La machine à gaz rondouillarde à tendance politicienne s’est approché et m’a pris le bras gauche. Il a murmuré ne t’inquiète pas, je t’ai compris, je comprends ta douleur, je perçois ton anxiété, je ressens ta fièvre, tout cela est légitime, mais ne te torture pas, ne taraude pas ton esprit inutilement, ne creuse pas ta tombe sur cette réalité si sombre et brillante… les explications sont multiples ou inutiles, nous approchons d’une frontière entre nulle part et ailleurs, comme disait l’autre, ne te prends pas la tête, nous sommes dans un monde totalement illusoire, sans alpha et sans oméga, juste une sorte de vitrine en trois dimension sans contenu, dans le conte de l’autre il y avait un roi nu, ici il y a un roi transparent habillé de vêtements tout à fait visibles, un contenant sans contenu. Nous sommes des pièces rapportées, factices, inutiles et encombrantes. C’est pour cela que dans sa sagesse l’autruche volante, flottante et trébuchante nous a rapprochés insensiblement d’une frontière implacable.
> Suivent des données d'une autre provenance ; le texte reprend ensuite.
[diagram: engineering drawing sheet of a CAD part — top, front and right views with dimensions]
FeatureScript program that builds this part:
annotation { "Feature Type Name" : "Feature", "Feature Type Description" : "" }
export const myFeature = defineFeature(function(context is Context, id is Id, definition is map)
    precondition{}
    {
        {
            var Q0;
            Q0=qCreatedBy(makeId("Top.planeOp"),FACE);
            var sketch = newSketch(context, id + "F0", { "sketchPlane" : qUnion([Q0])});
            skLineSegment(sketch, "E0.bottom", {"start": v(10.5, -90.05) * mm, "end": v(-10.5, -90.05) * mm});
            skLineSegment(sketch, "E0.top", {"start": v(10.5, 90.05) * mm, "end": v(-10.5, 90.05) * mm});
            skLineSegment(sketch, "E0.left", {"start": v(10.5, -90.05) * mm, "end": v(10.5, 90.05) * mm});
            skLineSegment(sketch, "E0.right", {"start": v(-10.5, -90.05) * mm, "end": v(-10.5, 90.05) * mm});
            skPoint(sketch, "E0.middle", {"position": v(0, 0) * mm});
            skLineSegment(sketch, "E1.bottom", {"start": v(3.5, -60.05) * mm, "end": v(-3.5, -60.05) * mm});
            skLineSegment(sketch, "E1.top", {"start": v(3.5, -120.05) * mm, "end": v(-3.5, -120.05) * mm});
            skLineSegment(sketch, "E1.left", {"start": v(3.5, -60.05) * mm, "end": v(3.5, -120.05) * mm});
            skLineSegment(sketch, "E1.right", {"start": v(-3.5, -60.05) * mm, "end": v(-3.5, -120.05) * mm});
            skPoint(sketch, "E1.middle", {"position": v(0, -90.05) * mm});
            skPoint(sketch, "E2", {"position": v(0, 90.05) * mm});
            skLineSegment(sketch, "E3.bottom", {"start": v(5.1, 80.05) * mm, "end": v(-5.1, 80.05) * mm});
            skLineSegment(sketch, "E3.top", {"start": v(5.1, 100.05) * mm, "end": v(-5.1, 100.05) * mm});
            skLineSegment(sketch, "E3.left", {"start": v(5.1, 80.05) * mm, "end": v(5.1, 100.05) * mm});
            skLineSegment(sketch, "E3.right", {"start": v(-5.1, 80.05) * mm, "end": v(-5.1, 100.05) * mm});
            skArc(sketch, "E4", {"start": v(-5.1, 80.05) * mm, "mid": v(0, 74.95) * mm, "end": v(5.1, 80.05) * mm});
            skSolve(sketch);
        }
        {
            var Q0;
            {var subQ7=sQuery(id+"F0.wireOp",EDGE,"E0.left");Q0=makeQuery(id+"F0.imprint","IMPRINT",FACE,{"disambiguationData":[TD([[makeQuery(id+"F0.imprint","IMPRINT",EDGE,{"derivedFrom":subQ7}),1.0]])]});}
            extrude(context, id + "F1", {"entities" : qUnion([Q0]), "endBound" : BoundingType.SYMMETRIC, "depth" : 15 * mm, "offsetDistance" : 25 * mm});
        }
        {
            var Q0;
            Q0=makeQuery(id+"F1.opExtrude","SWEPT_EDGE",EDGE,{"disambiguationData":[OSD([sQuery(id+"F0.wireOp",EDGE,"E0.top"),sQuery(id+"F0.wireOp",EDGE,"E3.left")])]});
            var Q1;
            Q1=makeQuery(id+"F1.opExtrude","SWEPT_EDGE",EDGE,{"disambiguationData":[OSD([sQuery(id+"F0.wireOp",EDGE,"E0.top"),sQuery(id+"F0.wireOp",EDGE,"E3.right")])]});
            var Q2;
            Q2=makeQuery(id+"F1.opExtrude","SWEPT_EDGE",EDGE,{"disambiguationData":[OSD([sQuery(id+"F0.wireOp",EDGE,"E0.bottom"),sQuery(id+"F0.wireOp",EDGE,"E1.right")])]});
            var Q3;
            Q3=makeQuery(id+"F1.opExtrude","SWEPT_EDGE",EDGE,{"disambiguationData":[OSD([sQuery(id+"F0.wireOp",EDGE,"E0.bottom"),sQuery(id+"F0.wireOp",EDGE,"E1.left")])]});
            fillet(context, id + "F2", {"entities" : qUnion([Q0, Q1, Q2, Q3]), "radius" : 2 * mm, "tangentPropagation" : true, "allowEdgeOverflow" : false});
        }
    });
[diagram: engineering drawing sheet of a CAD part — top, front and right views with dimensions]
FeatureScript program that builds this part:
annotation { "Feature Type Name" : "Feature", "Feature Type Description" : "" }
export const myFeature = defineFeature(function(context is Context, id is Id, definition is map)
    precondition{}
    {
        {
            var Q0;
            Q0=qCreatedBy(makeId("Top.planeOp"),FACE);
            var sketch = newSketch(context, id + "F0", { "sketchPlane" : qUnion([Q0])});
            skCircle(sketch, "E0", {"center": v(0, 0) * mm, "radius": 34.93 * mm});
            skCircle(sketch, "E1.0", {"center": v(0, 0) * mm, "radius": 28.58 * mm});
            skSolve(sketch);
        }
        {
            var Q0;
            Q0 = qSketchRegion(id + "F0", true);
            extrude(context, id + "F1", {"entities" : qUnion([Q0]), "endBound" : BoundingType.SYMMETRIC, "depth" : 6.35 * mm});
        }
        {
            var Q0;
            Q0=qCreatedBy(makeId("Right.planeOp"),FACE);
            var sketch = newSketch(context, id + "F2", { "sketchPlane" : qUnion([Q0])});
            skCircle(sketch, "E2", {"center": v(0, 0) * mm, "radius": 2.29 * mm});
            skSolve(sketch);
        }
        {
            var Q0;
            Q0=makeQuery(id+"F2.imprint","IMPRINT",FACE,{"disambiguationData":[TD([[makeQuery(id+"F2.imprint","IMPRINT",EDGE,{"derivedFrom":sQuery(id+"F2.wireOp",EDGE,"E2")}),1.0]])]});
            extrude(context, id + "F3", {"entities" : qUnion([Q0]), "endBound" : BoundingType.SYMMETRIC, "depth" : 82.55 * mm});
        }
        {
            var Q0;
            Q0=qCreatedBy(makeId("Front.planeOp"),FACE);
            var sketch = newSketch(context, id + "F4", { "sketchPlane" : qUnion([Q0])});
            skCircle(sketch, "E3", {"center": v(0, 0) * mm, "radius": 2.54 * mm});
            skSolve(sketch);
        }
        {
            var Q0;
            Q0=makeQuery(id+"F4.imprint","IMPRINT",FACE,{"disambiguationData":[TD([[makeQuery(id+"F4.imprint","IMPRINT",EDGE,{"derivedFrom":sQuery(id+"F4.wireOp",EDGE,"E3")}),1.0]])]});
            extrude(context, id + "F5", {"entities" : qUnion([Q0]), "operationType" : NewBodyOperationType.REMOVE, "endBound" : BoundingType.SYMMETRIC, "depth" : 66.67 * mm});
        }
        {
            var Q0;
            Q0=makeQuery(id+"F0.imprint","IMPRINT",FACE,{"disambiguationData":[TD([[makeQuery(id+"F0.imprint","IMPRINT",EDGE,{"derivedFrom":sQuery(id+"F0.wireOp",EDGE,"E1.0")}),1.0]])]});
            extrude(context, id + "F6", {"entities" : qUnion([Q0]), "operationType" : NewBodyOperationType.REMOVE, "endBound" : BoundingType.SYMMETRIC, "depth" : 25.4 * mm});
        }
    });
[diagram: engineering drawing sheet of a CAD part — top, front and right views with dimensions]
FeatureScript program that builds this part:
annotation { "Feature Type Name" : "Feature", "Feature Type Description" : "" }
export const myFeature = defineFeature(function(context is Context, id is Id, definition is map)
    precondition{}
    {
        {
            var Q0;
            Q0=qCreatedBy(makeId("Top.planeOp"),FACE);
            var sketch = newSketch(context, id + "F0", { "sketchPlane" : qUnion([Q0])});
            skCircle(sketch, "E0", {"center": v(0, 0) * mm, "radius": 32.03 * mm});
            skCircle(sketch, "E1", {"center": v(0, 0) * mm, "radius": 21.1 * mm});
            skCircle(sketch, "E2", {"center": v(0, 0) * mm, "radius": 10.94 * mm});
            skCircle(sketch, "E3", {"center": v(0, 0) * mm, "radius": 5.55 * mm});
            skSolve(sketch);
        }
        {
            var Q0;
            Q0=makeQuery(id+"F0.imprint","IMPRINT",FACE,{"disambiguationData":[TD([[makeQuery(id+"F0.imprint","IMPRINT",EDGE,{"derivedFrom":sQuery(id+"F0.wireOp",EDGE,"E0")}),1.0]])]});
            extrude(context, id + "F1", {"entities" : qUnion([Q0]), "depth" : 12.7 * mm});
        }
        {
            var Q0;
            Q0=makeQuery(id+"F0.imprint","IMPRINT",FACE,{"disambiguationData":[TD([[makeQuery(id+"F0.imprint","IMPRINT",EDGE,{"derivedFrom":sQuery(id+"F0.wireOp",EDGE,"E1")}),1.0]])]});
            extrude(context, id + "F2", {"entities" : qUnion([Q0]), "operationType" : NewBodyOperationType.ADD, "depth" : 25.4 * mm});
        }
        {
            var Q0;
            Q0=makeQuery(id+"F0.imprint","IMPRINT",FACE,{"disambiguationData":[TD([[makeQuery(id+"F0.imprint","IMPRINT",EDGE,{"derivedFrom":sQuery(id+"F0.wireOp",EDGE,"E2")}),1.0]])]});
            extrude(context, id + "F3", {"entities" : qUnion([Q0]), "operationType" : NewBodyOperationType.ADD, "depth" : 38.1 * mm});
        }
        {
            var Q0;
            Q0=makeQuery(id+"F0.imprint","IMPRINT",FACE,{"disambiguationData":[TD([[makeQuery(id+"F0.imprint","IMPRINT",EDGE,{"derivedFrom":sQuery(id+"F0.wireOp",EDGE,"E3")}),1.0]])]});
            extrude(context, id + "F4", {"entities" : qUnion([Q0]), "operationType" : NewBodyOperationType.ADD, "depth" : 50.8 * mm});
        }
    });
Il faut nous préparer à ce qui viendra et pour cela compte sur moi, je serais ton guide, si tu le souhaite, car moi seul t’ai compris.

 

Je l’ai chaleureusement remercié mais lui ai indiqué que ne me comprenant pas moi-même il me paraissait hautement illusoire que quelqu’un d’autre ne me comprenne.

 

L’autruche, notre guide suprême, est revenue tranquillement sur ses pas puis s’est assise en disant : voici, voilà, ici, là, pas, vert, bleu, gris, l’attente est subtile, le soleil s’achève et la nuit se lève, il n’y a plus d’amour à Saint-Pétersbourg, les flots sont bleus et le pont Mirabeau cache la Seine et le reste, tant pis, ici, là, stop.

 

Les pingouins sont revenus il y a quelques minutes et ont à nouveau haussé ce qui leur sert d’épaules et nous ont signifié que la mer artificielle était aussi grande que la mer naturelle et que tout cela les ‘barbait’ copieusement, qu’ils en avaient ‘marre, plus que marre’, et que la seule chose à faire était soit de ‘tirer à coup de kalachnikovs’ sur ce qui sert de ciel pour le ‘faire sauter dans un arc-en-ciel artificiel’ et demander ensuite ce qu’il en était, soit se ‘faire une petite hivernation de derrière les fagots’ et qu’on n’en parle plus.

 

Maria au regard si profond que jamais ne parviens à m’en détacher s’est assise en tailleurs, ajustant sa jupe très fine sur ses jambes soyeuses puis a continué sa conversation avec la jeune fille au foulard rouge, une discussion sur l’œuvre de Kafka telle qu’analysée par Vian.

 

Je me suis assis à côté d’elles et les ai écoutées. J’aime bien l’un et l’autre. Sur le ciel de pacotille un projecteur est accroché et continue de diffuser une lumière artificielle sur un monde qui l’est tout autant.